[Saved entries]
Start of Block

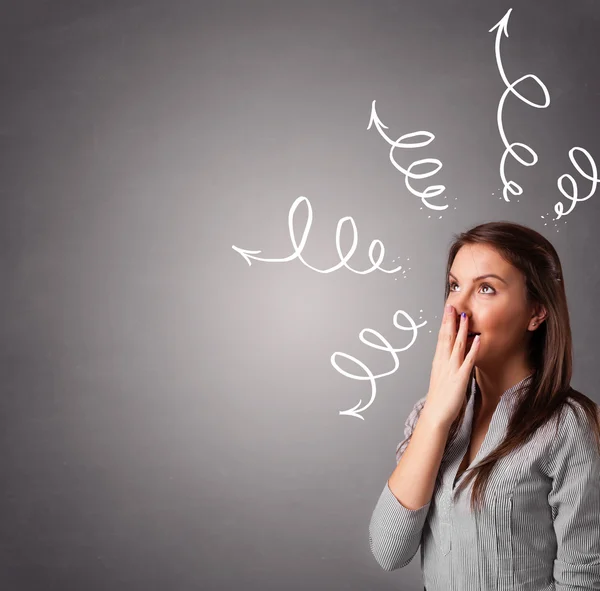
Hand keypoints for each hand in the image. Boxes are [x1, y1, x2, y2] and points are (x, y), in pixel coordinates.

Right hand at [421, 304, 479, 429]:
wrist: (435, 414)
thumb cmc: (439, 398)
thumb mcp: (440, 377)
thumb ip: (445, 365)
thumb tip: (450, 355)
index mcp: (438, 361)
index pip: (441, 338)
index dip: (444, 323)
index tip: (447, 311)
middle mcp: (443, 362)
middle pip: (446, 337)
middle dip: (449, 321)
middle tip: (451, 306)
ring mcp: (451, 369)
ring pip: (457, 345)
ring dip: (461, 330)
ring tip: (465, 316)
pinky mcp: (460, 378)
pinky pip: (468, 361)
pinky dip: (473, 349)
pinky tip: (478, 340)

End of Block
Start of Block

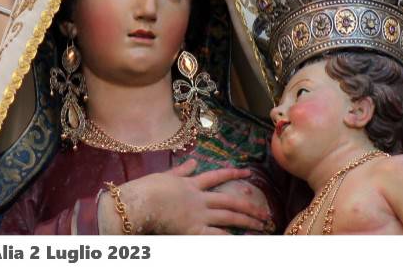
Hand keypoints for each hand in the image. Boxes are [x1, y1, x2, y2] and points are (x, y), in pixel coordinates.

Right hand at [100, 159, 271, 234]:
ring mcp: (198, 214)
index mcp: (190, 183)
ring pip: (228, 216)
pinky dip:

End of Block

With the line holding "thumb cmc: (439, 398)" as the first and the line holding "pinky tip: (478, 340)" as the last, set down that range of the entries above exactly, and nothing else.

thumb cmc: (439, 398)
thumb mcp: (440, 377)
thumb ip: (445, 365)
thumb tip: (450, 355)
index mcp: (438, 361)
index pip: (441, 338)
index dip: (444, 323)
index tip: (447, 311)
middle mcp: (443, 362)
middle pip: (446, 337)
middle dip: (449, 321)
middle tip: (451, 306)
ring mcp: (451, 369)
ring pip: (457, 345)
ring dip: (461, 330)
ring tip: (465, 316)
pinky mcp: (460, 378)
pinky pip: (468, 361)
pinky dip: (473, 349)
pinky tip: (478, 340)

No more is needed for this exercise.